Между тем, эта прострация в “истэблишменте” стремительно нарастает в самый неподходящий момент! И суетливость этой прострации не опровергает ее наличия. Бывает такая особая прострация на бегу, судорожная зевотно-лихорадочная сонливость.
Была она и в том 1917 году, аналогии с которым все чаще сами собой напрашиваются. Был странный и ужасно похожий на нынешний гибрид суеты и паралича. Вспомните хотя бы “Дни Турбиных”. Лихорадит, лихорадит и вдруг зевок… И расслабуха… неладуха… суетуха-залепуха… И ведь тот же автор назвал полный иллюзорных фантомов паралич воли, ума и чувства, то бишь суперпрострацию, отрицающим прострацию словом “Бег”.
А разве не было подобной прострации в 1991 году? Когда по цековским коридорам в марте августе лихорадочно куда-то неслись и внезапно застывали на ходу “вдруг-зевунчики”? Только тогда прострацию, все же не лишенную ожидания “капитализм!!!, новая Россия!!!” можно было назвать “прострацией охмурения”. От слова охмурять, зачаровывать. Эту же, сегодняшнюю, прострацию, приходится характеризовать иначе как прострацию “охмырения”. От слова “хмырь”.

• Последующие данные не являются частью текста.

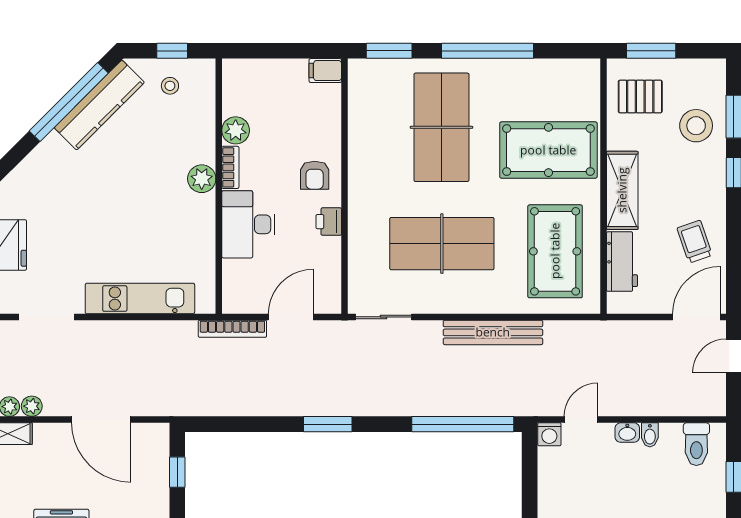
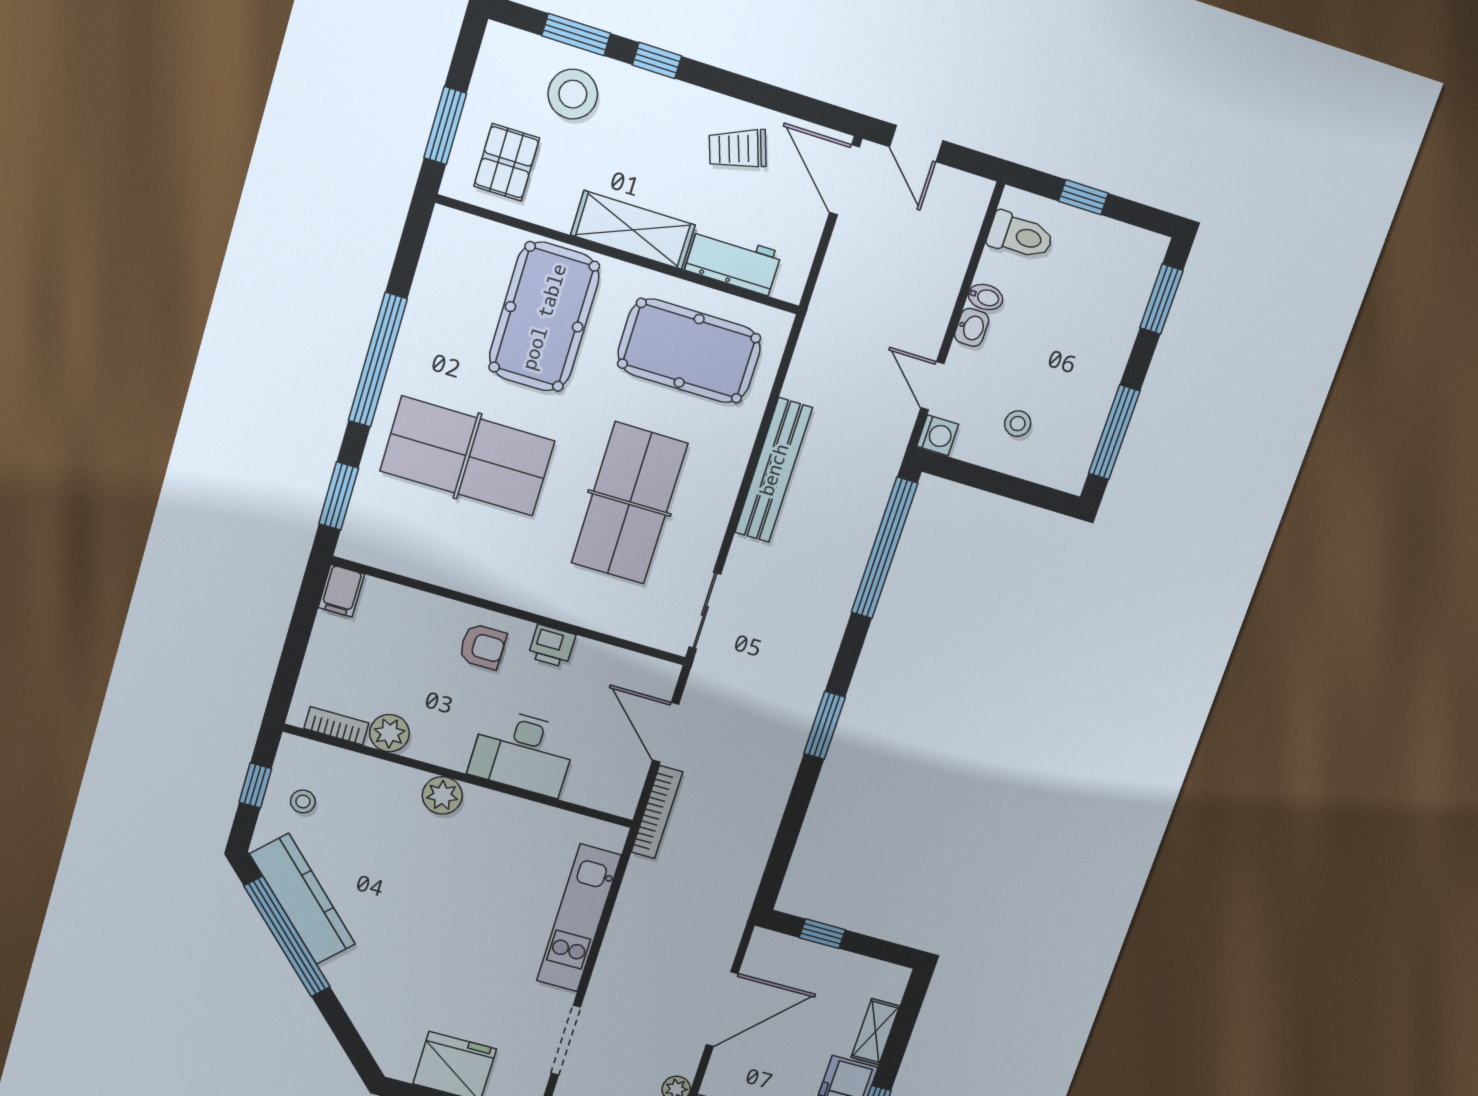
bookcase: (230, 167) -> (336, 726), moved
stool: (573, 485) -> (1018, 424), added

И не сочтите за каламбур! Что такое прострация охмырения? А это так: просто, и никаких умствований. Это когда хмырь с фамилией, именем-отчеством, с неимоверным трудом, вертясь как белка в колесе, раздобыл этак сто сто пятьдесят тысяч баксов. Или “полтора лимона” не в этом суть. И строит этот хмырь себе “хазу”… По финским или югославским чертежам, с бассейном или без оного. И вертится! Аж пар от него валит! И ведь работа тоже! Не сачканешь! Не в “эсэсэрии”, понимаешь! Только зевни!